The following post was written by Kylie Hodges, originally posted on Impatient Optimists. It is part of a Blog Series leading to World Prematurity Day on November 17, discussing prematurity and highlighting the actions needed to prevent and reduce preterm birth, the leading cause of newborn deaths. Join us as we discover that everyone has a role to play.
On the way to the unit at the hospital where I gave birth, you pass the Neonatal Unit. On the door hangs a reclaimed old sign from the 1950s. It says “Premature Baby Unit.” There’s no doubt about what that locked door keeps hidden from view. Every time I walked down that corridor while pregnant, I said a prayer for those babies and those families watching and waiting for their preemies to grow, to get strong, and to come home.
In May 2009, at 26 weeks and 6 days into my pregnancy, I went to the hospital at 3 in the morning, fairly certain I was being a neurotic first time mother.

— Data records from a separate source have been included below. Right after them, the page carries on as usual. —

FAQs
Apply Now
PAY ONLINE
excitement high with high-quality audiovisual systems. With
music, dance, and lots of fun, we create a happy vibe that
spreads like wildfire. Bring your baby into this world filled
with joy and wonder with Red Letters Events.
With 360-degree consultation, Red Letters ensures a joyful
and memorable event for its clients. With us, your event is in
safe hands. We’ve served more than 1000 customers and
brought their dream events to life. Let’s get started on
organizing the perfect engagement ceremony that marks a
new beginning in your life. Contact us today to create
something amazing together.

I had a headache and I felt revolting—there’s no other way to describe it. I was a bit concerned as my blood pressure had been fairly high at times during my pregnancy. The kind staff initially thought the same. They thought it was just a migraine, or maybe sinus pain, but they did some tests. Suddenly, about two hours after arriving, the room filled with very concerned looking doctors and nurses. I had rare rapid onset preeclampsia. I was very sick. A scan revealed my baby was in deep trouble. He was no longer receiving nutrition from me. He had stopped growing. He was tiny.
The decision was made to deliver my baby. His estimated weight was 800 grams, not even 2 pounds. My husband and I were terrified, but we stayed focused. I received steroids to help improve the baby’s lungs. I was given magnesium sulphate to prevent seizures. I was on a fluid drip. I was kept stable for 12 hours to help give the steroids time to work.
At 10 am my baby was delivered. The room was silent, everyone was very concerned. The baby was much smaller than estimated. Suddenly I heard a noise. I turned to my husband and said, “I’m sick of this; I’ve listened to labouring women all night, now I can hear babies crying.” There was a little pause, I could see eyes behind masks glistening, and my husband smiled and said, “That’s our baby.”
Joseph is the name we chose to give our baby; we had chosen the name ages ago; convinced we were having a boy. The name means “God will enlarge.” Joseph weighed 650 grams at birth, so we thought the name was very appropriate and it gave me hope that we had chosen that name so early. Perhaps it was a sign.
One of the doctors who delivered him was a great big Ghanaian chap who held my hand afterwards and said, “Joseph is a warrior name in my village. You have picked a good one, and he will be strong.”
Finally, later that day, I saw Joseph. Nothing can prepare you for seeing such a small baby. He was tiny. His skin was transparent. I could see his veins. He kicked at times, and I could still feel them inside, it was so strange. Unlike a lot of mums of very premature babies, I bonded straight away. It was us against the world, and he had the fight of his life on his hands.
With preemies, a lot of things can go wrong. They are not ready for the world, and a lot of development still has to occur. It’s a difficult balance for staff on the unit to balance the needs of the parents with the needs of these tiny babies. I felt separated from Joseph; I couldn’t hold him. I had to express my breast milk with a pump. It all felt very unnatural and scary.
But Joseph slowly made a full recovery. He spent 76 days in the neonatal unit before coming home with us.
For us, having a premature baby was a terrifying experience, but we were surrounded by a very experienced medical team, in a very well resourced hospital. My baby had access to an amazing medical team; he was treated as a person. This is not the reality for huge numbers of women and their babies around the world. If I had been in sub-Saharan Africa, I may not have been diagnosed. And if I was, the most they probably could have done is to save my life, not my baby’s.
This has to change. It’s unacceptable that this divide exists, and it’s something that makes me feel intense guilt and sadness.
When Joseph finally came home the enormity of everything that had happened hit me like a tonne of bricks, and I found it hard to come to terms with what had happened. I was so scared of losing my son. He is now nearly three, and has no problems as a result of his prematurity, because of the amazing care we received at the hospital. He is just like any other little boy. And I am so proud of him. I want mothers of all children to know the joy and feel the pride of watching their premature babies grow up as well.